Je n’avais jamais remarqué combien les étoiles pouvaient être tristes avant elle. D’accord ça a l’air stupide à dire comme ça, mais c’est certainement parce que vous ne connaissez pas son histoire ; laissez-moi vous la raconter (non je ne vais pas me mettre à chanter), ou plutôt vous raconter la manière dont je l’ai connue.

On commence donc, comme je le disais précédemment, parmi les chômeurs « punis » par le système pour avoir eu l’air de ne pas vouloir travailler. Cette petite bonne femme, cheveux gris, frêle, est discrète, dans son coin, ne payant pas de mine. Apprenant à la connaître, je la découvre aimable et serviable. Une vieille, quoi. Et puis un beau jour, j’entends quelqu’un lui demander pourquoi elle a arrêté de danser. Apparemment, le sujet n’est pas des plus simples, puisqu’elle met du temps à articuler : « Je n’ai jamais aimé les vieilles danseuses. Ça a quelque chose de triste et de pathétique. Il faut s’avoir s’arrêter. » Style télégraphique s’il en est.

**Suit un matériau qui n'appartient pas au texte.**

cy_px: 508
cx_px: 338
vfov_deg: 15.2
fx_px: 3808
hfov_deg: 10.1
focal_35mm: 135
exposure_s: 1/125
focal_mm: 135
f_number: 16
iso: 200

Ma curiosité étant éveillée par ces bribes de conversation, je décidais d’en apprendre plus. L’occasion de parler de sa vie ne se présenta pas immédiatement mais finit par arriver.

Elle avait été danseuse étoile. Les petits rats de l’Opéra de Paris, tout d’abord, l’énorme niveau d’exigence, de discipline, de travail, pour atteindre le statut d’étoile. Puis la réalisation. La Scala de Milan. St-Petersbourg, Vienne, Prague, New York, Copenhague et j’en oublie. Top niveau. Et puis, sentant le déclin venir, elle arrête. TOTALEMENT. Elle ne danse même plus pour son propre plaisir, la danse étant pour elle affaire d'esthétique, son corps ne lui permettant plus de faire de belles choses...

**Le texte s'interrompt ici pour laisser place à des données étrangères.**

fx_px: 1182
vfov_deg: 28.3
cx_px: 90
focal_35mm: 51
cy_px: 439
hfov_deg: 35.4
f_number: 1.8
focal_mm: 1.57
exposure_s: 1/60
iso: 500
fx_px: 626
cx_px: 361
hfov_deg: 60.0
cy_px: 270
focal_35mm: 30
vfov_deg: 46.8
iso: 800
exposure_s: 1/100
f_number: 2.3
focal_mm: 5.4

Lorsque je l’ai connue, elle cherchait un boulot de secrétaire. Emploi pour lequel elle n’est pas qualifiée. De plus, au-delà de 50 ans, en Suisse en tout cas, mais certainement partout ailleurs, on n’embauche pas. C’est tout.

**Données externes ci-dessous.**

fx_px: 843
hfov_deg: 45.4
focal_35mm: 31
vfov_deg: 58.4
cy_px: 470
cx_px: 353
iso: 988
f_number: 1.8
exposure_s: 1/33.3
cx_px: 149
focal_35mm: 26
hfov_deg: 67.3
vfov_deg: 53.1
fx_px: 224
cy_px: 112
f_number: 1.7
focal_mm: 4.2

Je ne sais ce qu’elle est devenue aujourd’hui, mais si vous m’envoyez un chèque, je m’assurerai personnellement qu’il en soit fait bon usage.

Bien à vous.

P.S.: Ce n'est pas elle sur l'image, je voulais juste augmenter l'intensité dramatique de l'histoire...

5 Commentaires:

Blogger 'No a dit...

Joël s'envole lyriquement, ça va faire mal. On sentirait presque le travail de fond de sa muse, qui fait tout pour lui faire garder ses mots dans sa bouche au lieu de les mettre dans celle de Desproges (paix à son âme). Dans la mesure où ni l'un ni l'autre n'ont besoin de pareil stratagème (assez de talent pour deux styles, pourquoi n'en garder qu'un?), une fois ce petit décilc passé j'aurai tendance à dire que j'en voudrai encore la semaine prochaine.

dimanche, 29 janvier, 2006  
Blogger 'No a dit...

et avant qu'on me fasse des remarques, je sais comment s'écrit déclic.

dimanche, 29 janvier, 2006  
Blogger Unknown a dit...

Tres joliment ecrit Monsieur Jo.
Au fait, tu la connais vraiment?

lundi, 30 janvier, 2006  
Blogger Jojo a dit...

C'est une histoire vraie. Une chômeuse rencontrée ainsi. J'ai juste brodé sur la liste des villes dont je n'ai pas un souvenir exact, vu que c'était il y a 2 ans. Les petits rats de l'Opéra de Paris et la Scala de Milan sont authentiques. Triste, tout de même, mais beau...

lundi, 30 janvier, 2006  
Anonymous Anonyme a dit...

Moi je l'ai trouvé très touchante cette femme... je n'oublierai pas les repas pris avec elle. Merci Joel de la remettre sur les chemins de ma mémoire.